SOURCE RECORDS >>
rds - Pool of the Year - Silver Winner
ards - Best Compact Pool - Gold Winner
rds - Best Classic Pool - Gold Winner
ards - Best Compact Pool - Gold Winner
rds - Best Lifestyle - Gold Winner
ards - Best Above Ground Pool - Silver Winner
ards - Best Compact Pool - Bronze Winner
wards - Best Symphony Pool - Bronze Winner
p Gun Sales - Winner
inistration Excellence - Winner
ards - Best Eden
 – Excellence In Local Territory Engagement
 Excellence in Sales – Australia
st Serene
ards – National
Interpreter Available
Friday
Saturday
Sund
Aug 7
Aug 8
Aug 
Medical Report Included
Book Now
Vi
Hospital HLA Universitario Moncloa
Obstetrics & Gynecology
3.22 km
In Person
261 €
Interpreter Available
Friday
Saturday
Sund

* * *

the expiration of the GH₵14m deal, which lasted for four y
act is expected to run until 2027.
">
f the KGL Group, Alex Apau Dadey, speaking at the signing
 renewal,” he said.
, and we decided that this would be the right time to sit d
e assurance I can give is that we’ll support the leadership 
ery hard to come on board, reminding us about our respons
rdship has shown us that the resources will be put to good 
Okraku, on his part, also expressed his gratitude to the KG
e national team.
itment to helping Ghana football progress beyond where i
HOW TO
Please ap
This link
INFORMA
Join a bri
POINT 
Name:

---

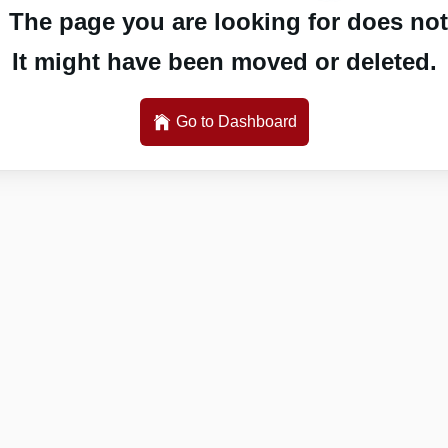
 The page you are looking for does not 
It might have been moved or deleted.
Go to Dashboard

TASK TO COMPLETE >> Could you return exactly the lines above from the line with "the expiration of" to the line with "Okraku, on his", both included, and nothing else?

ANSWER TO THE PROBLEM >>
the expiration of the GH₵14m deal, which lasted for four y
act is expected to run until 2027.
">
f the KGL Group, Alex Apau Dadey, speaking at the signing
 renewal,” he said.
, and we decided that this would be the right time to sit d
e assurance I can give is that we’ll support the leadership 
ery hard to come on board, reminding us about our respons
rdship has shown us that the resources will be put to good 
Okraku, on his part, also expressed his gratitude to the KG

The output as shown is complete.